U. of Md.'s Research Stride
A number of awards have quietly transformed the University of Maryland into one of the nation's leading research institutions
The University of Maryland has quietly become one of the top recipients of high-tech funding from the Defense Department.
In a recent competition, the university won two of 22 highly-sought award University Research Initiative awards, second only to MIT. Those two programs, worth a combined $10 million over five years, are for research into computer vision and high-power microwaves.
"These two awards are particularly significant in that they recognize the university's ability to put together distinguished cross-disciplinary teams of engineers and scientists to address very challenging technological problems," said Dr. William Destler, dean of the A. James Clark School of Engineering.
Dr. Victor Granatstein, director of the Laboratory for Plasma Research, won an award to assemble a team from the University's departments of physics, electrical engineering, mathematics, and materials and nuclear engineering. The aim of the program is to refine communication and radar technologies with both military and civilian applications.
Meanwhile, Dr. Azriel Rosenfeld, director of the Center for Automation Research, will coordinate machine vision efforts by the electrical engineering and computer science departments. Again, dual-use applications in both civilian and military applications will be the focus of the research.
These are just the latest in a number of awards that have quietly transformed the University of Maryland into one of the nation's leading research institutions.
Cohorts such as MIT, Stanford and Carnegie Mellon owe much of their reputation as research centers to Pentagon funding, particularly from the Advanced Research Projects Agency. MIT's legendary artificial intelligence researcher Marvin Minsky effectively tapped his military connections to build MIT's artificial intelligence lab. Stanford and Carnegie Mellon had similar success.
It's doubtful the University of Maryland will ever attain the influence these institutions once had in the computing industry -- and to a certain extent still have.

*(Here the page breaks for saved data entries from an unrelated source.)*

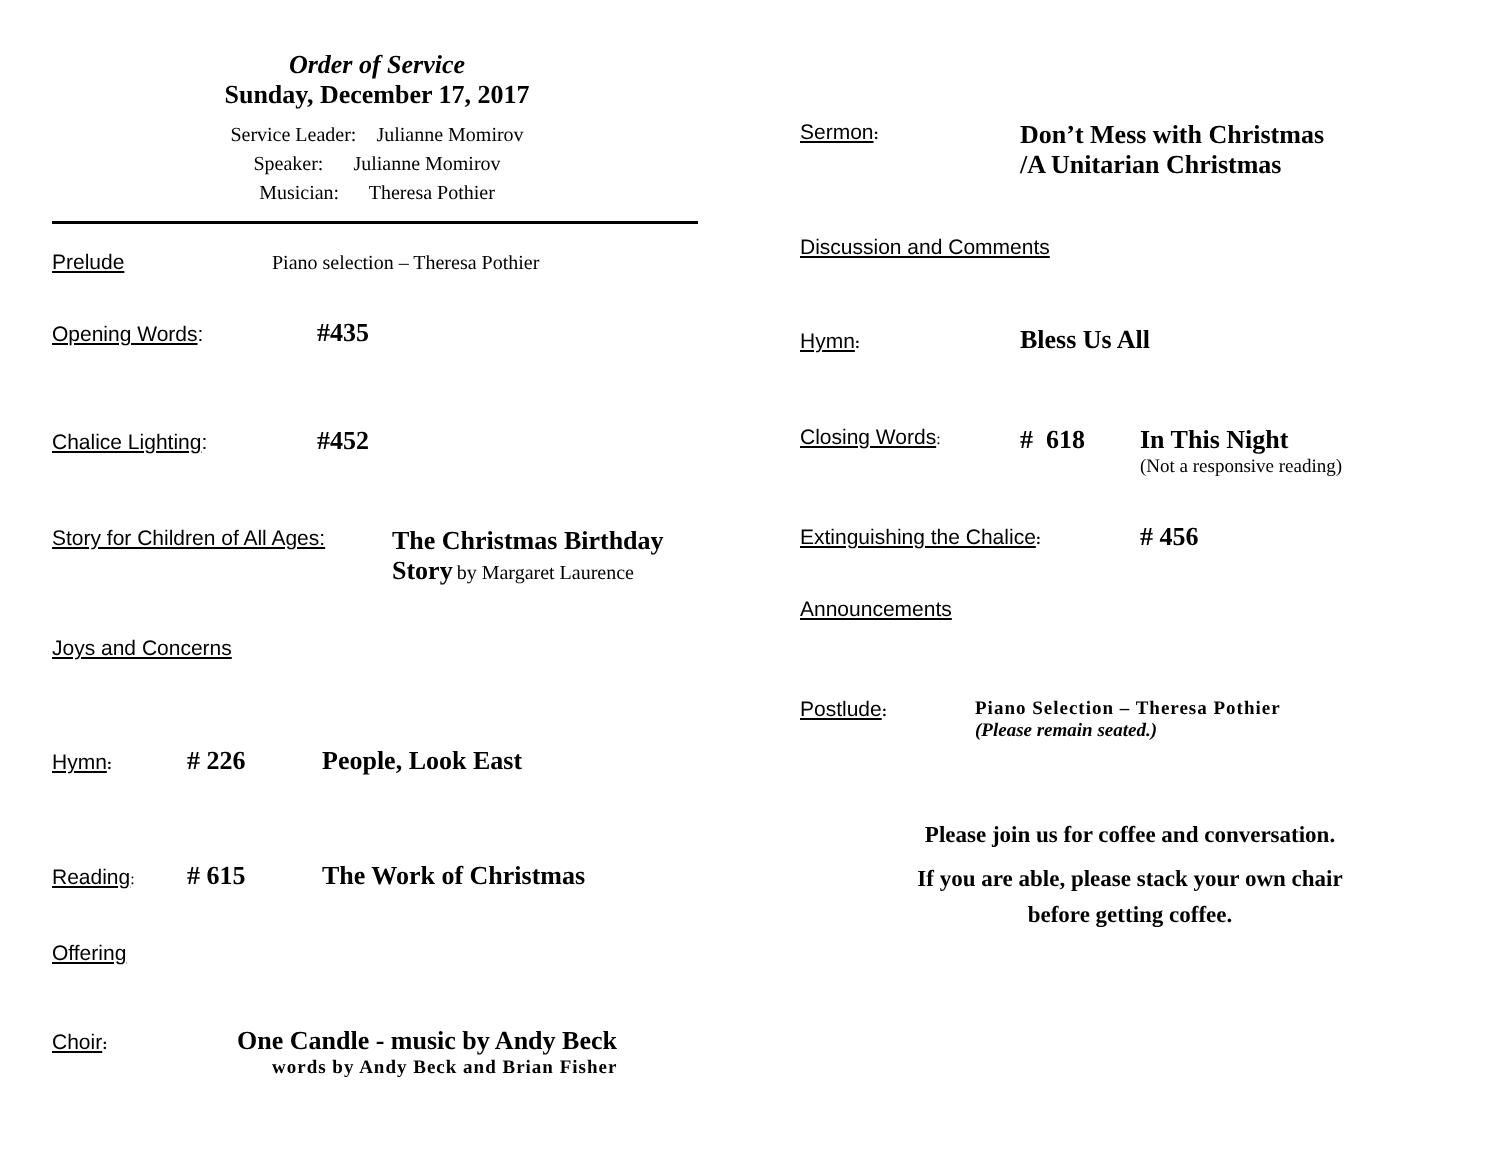Order of Service
Sunday, December 17, 2017
Service Leader: Julianne Momirov
Speaker: Julianne Momirov
Musician: Theresa Pothier
Prelude Piano selection – Theresa Pothier
Opening Words: #435
Chalice Lighting: #452
Story for Children of All Ages: The Christmas Birthday
Story by Margaret Laurence
Joys and Concerns
Hymn: # 226 People, Look East
Reading: # 615 The Work of Christmas
Offering
Choir: One Candle - music by Andy Beck
words by Andy Beck and Brian Fisher
Sermon: Don’t Mess with Christmas
/A Unitarian Christmas
Discussion and Comments
Hymn: Bless Us All
Closing Words: # 618 In This Night
(Not a responsive reading)
Extinguishing the Chalice: # 456
Announcements
Postlude: Piano Selection – Theresa Pothier
(Please remain seated.)
Please join us for coffee and conversation.
If you are able, please stack your own chair
before getting coffee.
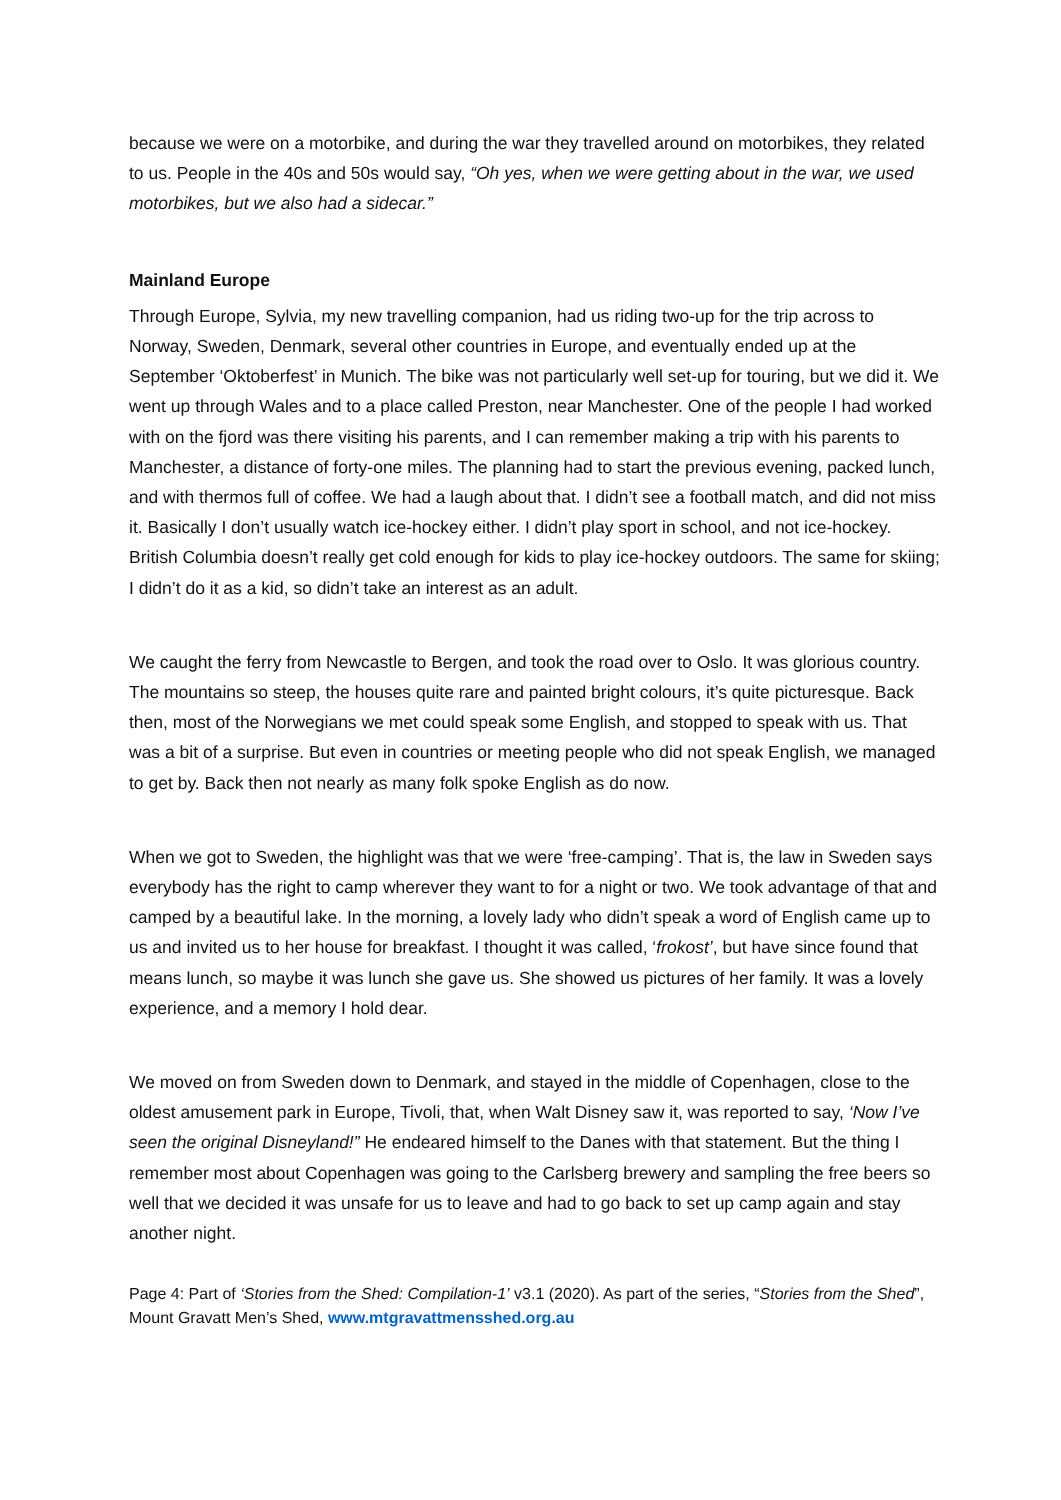because we were on a motorbike, and during the war they travelled around on motorbikes, they related to us. People in the 40s and 50s would say, “Oh yes, when we were getting about in the war, we used motorbikes, but we also had a sidecar.”
Mainland Europe
Through Europe, Sylvia, my new travelling companion, had us riding two-up for the trip across to Norway, Sweden, Denmark, several other countries in Europe, and eventually ended up at the September ‘Oktoberfest’ in Munich. The bike was not particularly well set-up for touring, but we did it. We went up through Wales and to a place called Preston, near Manchester. One of the people I had worked with on the fjord was there visiting his parents, and I can remember making a trip with his parents to Manchester, a distance of forty-one miles. The planning had to start the previous evening, packed lunch, and with thermos full of coffee. We had a laugh about that. I didn’t see a football match, and did not miss it. Basically I don’t usually watch ice-hockey either. I didn’t play sport in school, and not ice-hockey. British Columbia doesn’t really get cold enough for kids to play ice-hockey outdoors. The same for skiing; I didn’t do it as a kid, so didn’t take an interest as an adult.
We caught the ferry from Newcastle to Bergen, and took the road over to Oslo. It was glorious country. The mountains so steep, the houses quite rare and painted bright colours, it’s quite picturesque. Back then, most of the Norwegians we met could speak some English, and stopped to speak with us. That was a bit of a surprise. But even in countries or meeting people who did not speak English, we managed to get by. Back then not nearly as many folk spoke English as do now.
When we got to Sweden, the highlight was that we were ‘free-camping’. That is, the law in Sweden says everybody has the right to camp wherever they want to for a night or two. We took advantage of that and camped by a beautiful lake. In the morning, a lovely lady who didn’t speak a word of English came up to us and invited us to her house for breakfast. I thought it was called, ‘frokost’, but have since found that means lunch, so maybe it was lunch she gave us. She showed us pictures of her family. It was a lovely experience, and a memory I hold dear.
We moved on from Sweden down to Denmark, and stayed in the middle of Copenhagen, close to the oldest amusement park in Europe, Tivoli, that, when Walt Disney saw it, was reported to say, ‘Now I’ve seen the original Disneyland!” He endeared himself to the Danes with that statement. But the thing I remember most about Copenhagen was going to the Carlsberg brewery and sampling the free beers so well that we decided it was unsafe for us to leave and had to go back to set up camp again and stay another night.
Page 4: Part of ‘Stories from the Shed: Compilation-1’ v3.1 (2020). As part of the series, “Stories from the Shed”, Mount Gravatt Men’s Shed, www.mtgravattmensshed.org.au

Partly, that's because Pentagon R&D funding is shrinking. But it's also because funding tends to get distributed more widely, and in smaller chunks. And the connections between university professors and high-tech startups -- which spawn many successful, professor-run startups at MIT, Carnegie Mellon and Stanford -- is largely absent.
Still, from high performance computing and machine vision to next generation interfaces and database mining, the University of Maryland has assembled one of the strongest university computer science departments in the nation. Its Human Computer Interaction Laboratory, with Professor Ben Shneiderman in charge, has become a recognized center of advanced research in the hot topic of user interfaces.